GuB-42 · on Aug 2, 2022

I'd go with #1. Especially considering that there are quantum approaches to protein folding.

But nature hasn't really "solved" the problem, it is just doing its thing, but the way it does things is completely different from what our computers do.

It is like trying to reproduce a guitar sound using a synthesizer. A guitar solves to problem of sounding like a guitar, but it doesn't mean it is more sophisticated than a synthesizer, in fact, a synthesizer can do much more, it is just that the process by which the guitar makes sounds are hard to simulate.

hexmiles · on Aug 2, 2022

Could not be just bruteforce? Nature operates on a much bigger temporal scale than us.

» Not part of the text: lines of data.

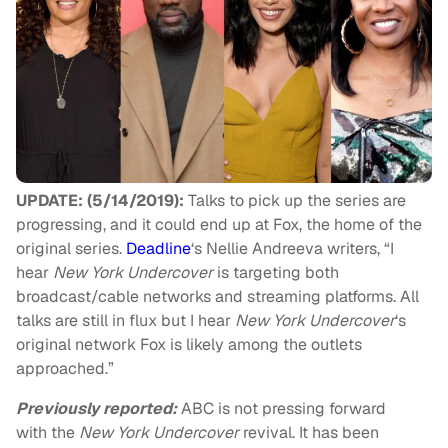
UPDATE: (5/14/2019):
Talks to pick up the series are
progressing, and it could end up at Fox, the home of the
original series.
Deadline
‘s Nellie Andreeva writers, “I
hear
New York Undercover
is targeting both
broadcast/cable networks and streaming platforms. All
talks are still in flux but I hear
New York Undercover
‘s
original network Fox is likely among the outlets
approached.”
Previously reported:
ABC is not pressing forward
with the
New York Undercover
revival. It has been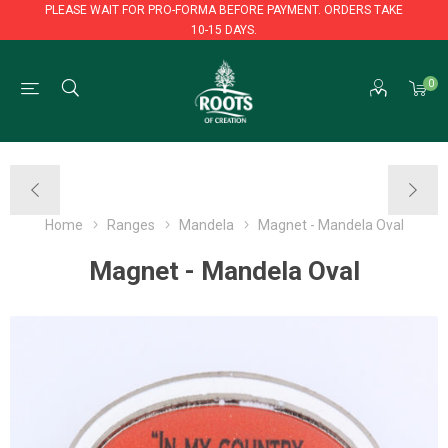
PLEASE WAIT FOR PRO-FORMA BEFORE PAYMENT. ORDERS TAKE
10-15 DAYS.
PLEASE WAIT FOR PRO-FORMA BEFORE PAYMENT. ORDERS TAKE
0
10-15 DAYS.
Home
Ranges
Mandela
Magnet - Mandela Oval
Magnet - Mandela Oval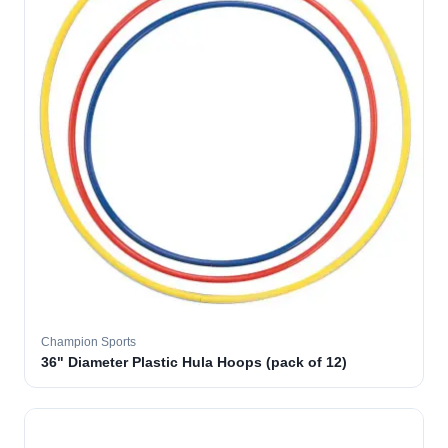
Champion Sports
36" Diameter Plastic Hula Hoops (pack of 12)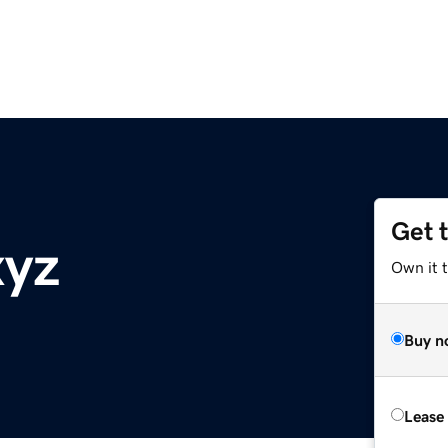
Get 
xyz
Own it t
Buy n
Lease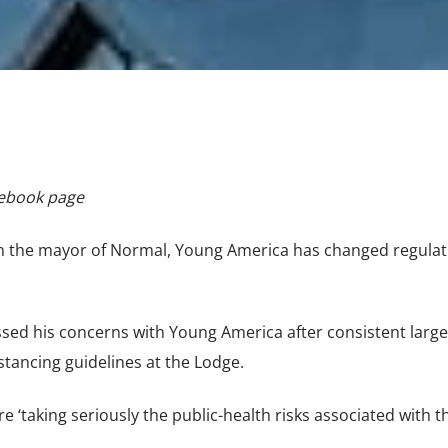
cebook page
om the mayor of Normal, Young America has changed regulat
ed his concerns with Young America after consistent large
stancing guidelines at the Lodge.
e ‘taking seriously the public-health risks associated with t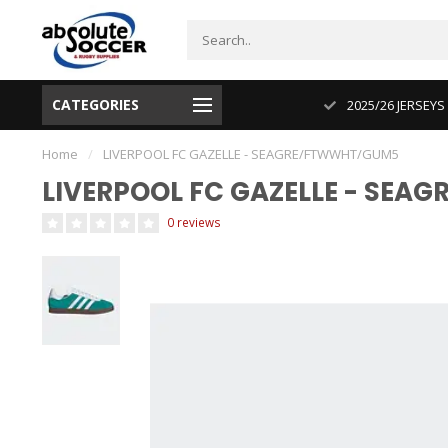
CATEGORIES
CUP 2026 PRODUCT IN STOCK
2025/26 JERSEYS
Home
/
LIVERPOOL FC GAZELLE - SEAGRE/FTWWHT/GUM5
LIVERPOOL FC GAZELLE - SE
0 reviews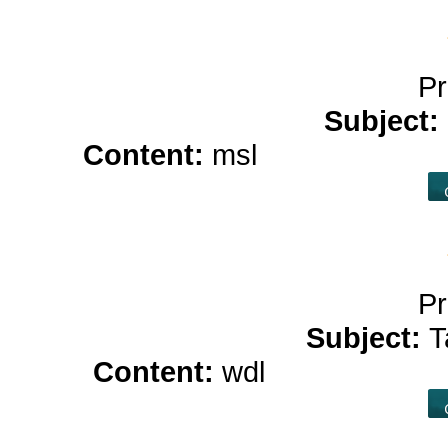
Pr
Subject:
Content:
msl
casino online 
Pr
Subject:
T
Content:
wdl
what is hemp 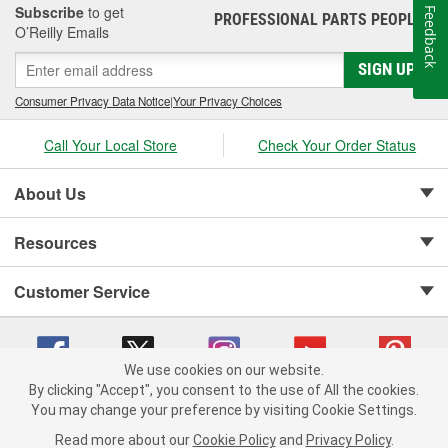
Subscribe
to get
Feedback
PROFESSIONAL PARTS PEOPLE
®
O’Reilly Emails
SIGN UP
Consumer Privacy Data Notice
|
Your Privacy Choices
Call Your Local Store
Check Your Order Status
About Us
Resources
Customer Service
We use cookies on our website.
By clicking "Accept", you consent to the use of All the cookies.
Copyright © 2008-2026 O'Reilly Auto Parts v 75915cd62 (cq2db) cv1622
You may change your preference by visiting Cookie Settings.
Privacy Policy
|
Your Privacy Choices
|
Cookie Settings
|
Read more about our
Cookie Policy
and
Privacy Policy
.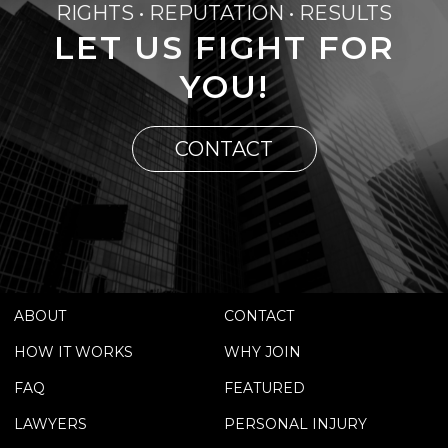
RIGHTS • REPUTATION • RESULTS
LET US FIGHT FOR
YOU!
CONTACT
ABOUT
CONTACT
HOW IT WORKS
WHY JOIN
FAQ
FEATURED
LAWYERS
PERSONAL INJURY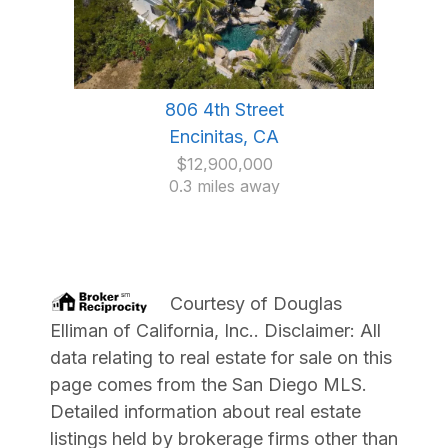
806 4th Street
Encinitas, CA
$12,900,000
0.3 miles away
Courtesy of
Douglas
Elliman of California, Inc.
. Disclaimer: All
data relating to real estate for sale on this
page comes from the San Diego MLS.
Detailed information about real estate
listings held by brokerage firms other than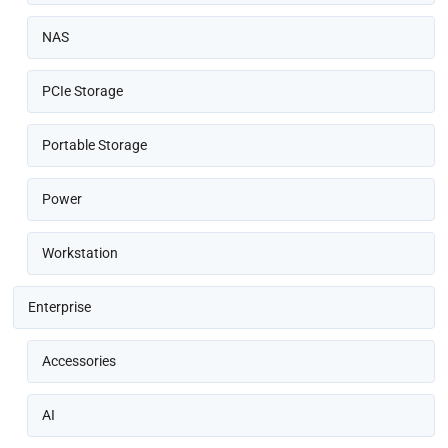
NAS
PCIe Storage
Portable Storage
Power
Workstation
Enterprise
Accessories
AI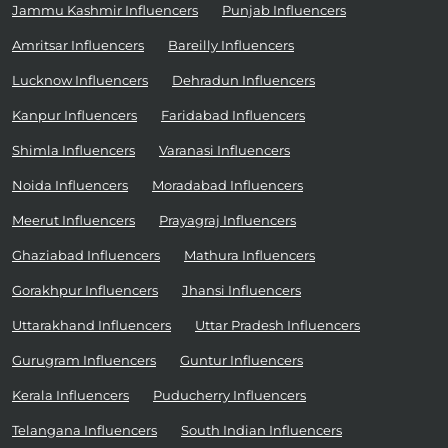
Jammu Kashmir Influencers
Punjab Influencers
Amritsar Influencers
Bareilly Influencers
Lucknow Influencers
Dehradun Influencers
Kanpur Influencers
Faridabad Influencers
Shimla Influencers
Varanasi Influencers
Noida Influencers
Moradabad Influencers
Meerut Influencers
Prayagraj Influencers
Ghaziabad Influencers
Mathura Influencers
Gorakhpur Influencers
Jhansi Influencers
Uttarakhand Influencers
Uttar Pradesh Influencers
Gurugram Influencers
Guntur Influencers
Kerala Influencers
Puducherry Influencers
Telangana Influencers
South Indian Influencers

the__alchemist · on Aug 2, 2022

Could be! Are you thinking thermodynamic fluctuations from surrounding water molecules jostling things around into many combinations? In this view, do you think the final protein would be found by chance, or through intermediate assemblies?

simiones · on Aug 2, 2022

Isn't #1 the most likely, given that most quantum interactions take exponential time to simulate on classical computers with any known algorithm?

heavenlyblue · on Aug 2, 2022

Why did we escape the land of NP?

FartyMcFarter · on Aug 2, 2022

NP problems are ones whose positive solutions are verifiable in polynomial time.

For example, the problem "is there a route in this graph that visits all nodes and has length <= L" can be quickly verified with a classical computer, as long as you're given a "yes" answer accompanied by such a route. Finding the answer from scratch might be much slower, but checking it is quick.